[Slony1-general] I'm using Slony-I 1.2.20. Should I upgrade to 1.2.21 or 2.0.5?

Thu Oct 7 11:48:53 PDT 2010

Aleksey Tsalolikhin <atsaloli.tech at gmail.com> writes:
> Hi.  We're using 1.2.20 right now.  It's not the latest version either
> way you look at it.  Should we upgrade to 1.2.21 or 2.0.5?
>
> We have 2 replication sets now: the whole shebang, and selected tables
> and sequences.
>
> It's working really well.
>
> Our only pain points are listed below.  Would upgrading to 2.0.5
> help with these?  Or if there is some other compelling reason to
> move from 1.x branch to 2.x?  So far the only difference I was able
> to fathom is that replicating sequences is much much more efficient
> in 2.x.   Is there anything else?
>
> Our pain points are:
>
> -  the database runs a bit slower slower when replication is enabled.
>
>    Slony seems to have quite a bit of overhead:
>
>    I see it doing about 890  inserts per second, and same again for
>    deletes.   that's 1780 SQL ops per second.
>
>    By comparison, updates (and slony does not use updates AFAIK so this is
>    my application's queries) run about 20 updates per second.
>
>    I don't yet understand why we have a 1:89 ratio between updates by the
>    application and Slony inserts/deletes.  I don't know Slony internals
>    well enough yet.  But would going to 2.x change that ratio?
>    We do replicate sequences.

BTW, Slony *does* do UPDATEs; pulling the little bit from
src/slon/remote_worker.c:

	/*
	 * Add the actual replicating command to the line buffer
	 */
	line->line_largemem += largemem;
	switch (*log_cmdtype)
	{
		case 'I':
			slon_appendquery(&(line->data),
							 "insert into %s %s;\n",
							 wd->tab_fqname[log_tableid],
							 log_cmddata);
			num_inserts ++;
			break;
		case 'U':
			slon_appendquery(&(line->data),
							 "update only %s set %s;\n",
							 wd->tab_fqname[log_tableid],
							 log_cmddata);
			num_updates ++;
			break;
		case 'D':
			slon_appendquery(&(line->data),
						   "delete from only %s where %s;\n",
							 wd->tab_fqname[log_tableid],
							 log_cmddata);
			num_deletes ++;
			break;
	}

The 'U' bit in the middle does updates :-).

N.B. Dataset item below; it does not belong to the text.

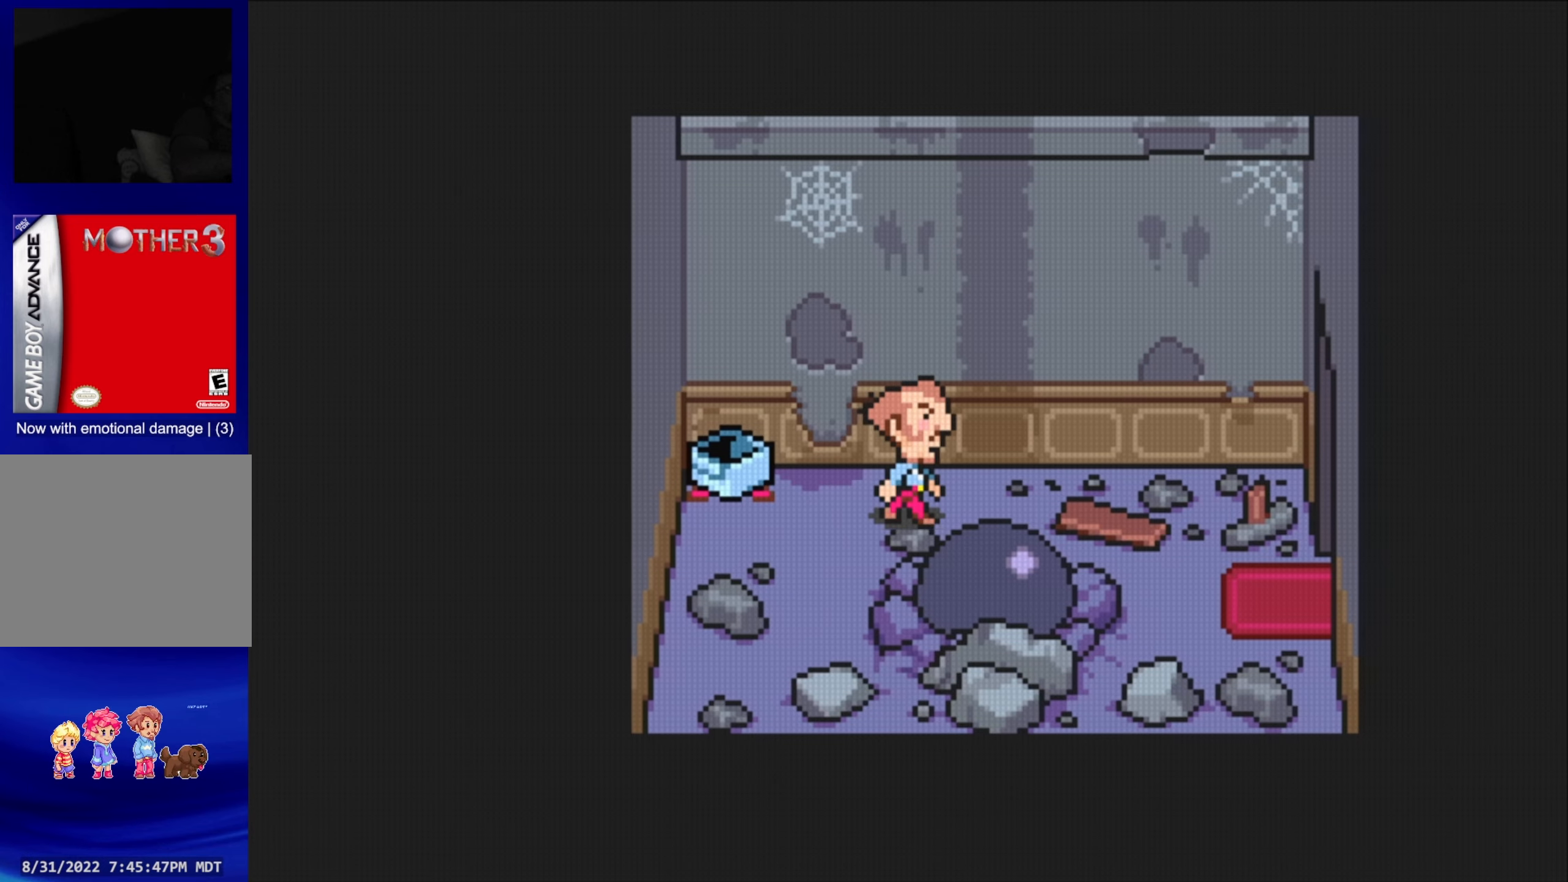
Gameplay with a controller (Nintendo layout); each line is a JSON object with the inputs held at the frame after it. "events" lists button and stick changes between this image and that frame as [ms after this image, input, new state], when the widget could be followed in between. Not read: L3 R3.
{"buttons": ["DPAD_RIGHT"], "events": []}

Do you have a lot of sequences?  

In 1.2, every sequence gets its values updated every time a SYNC is
processed, which means that if you have a bunch that are seldom touched,
they'll lead to quite a few updates travelling around.

In 2.0, the sequence handling is rather lazier; if the value hasn't
changed since the last SYNC, the slon doesn't bother propagating
anything for that sequence.

If you've got 80 sequences, that's 80-ish updates per SYNC that are
present/absent, which could be a big chunk of what you're seeing.

There are also significant changes in 2.0 in how sl_log_1/2 are trimmed,
which should be helpful.  But I don't expect that's what you're
observing.

> - sometimes after the slave goes offline, or there is a WAN problem,
>   the check_postgres.pl Nagios plug-in (check_slony) reports the slave
>   as lagged, even after the slave and master are both online and can
>   talk to each other -- restarting the slon master and slave resolves this.
>   Otherwise the replication lag time does not decrement / catch up, but
>   falls further behind with the clock.
>
> So do we have a good reason to go to 2.x?  Or should we let it shake out
> a bit longer?

Well, we've kept releasing 2.0.x versions, which hasn't been a good
thing.  But 2.0.5 comes out of having shaken things pretty hard, which
led to >>20 bugs being fixed.  And Steve & Jan have both been running a
lot of tests *after* the committing of all the relevant patches; it has
been two weeks since the last bug fix was committed.

This *should* imply pretty good things for 2.0.5.
-- 
output = reverse("ofni.sailifa.ac" "@" "enworbbc")
Christopher Browne
"Bother,"  said Pooh,  "Eeyore, ready  two photon  torpedoes  and lock
phasers on the Heffalump, Piglet, meet me in transporter room three"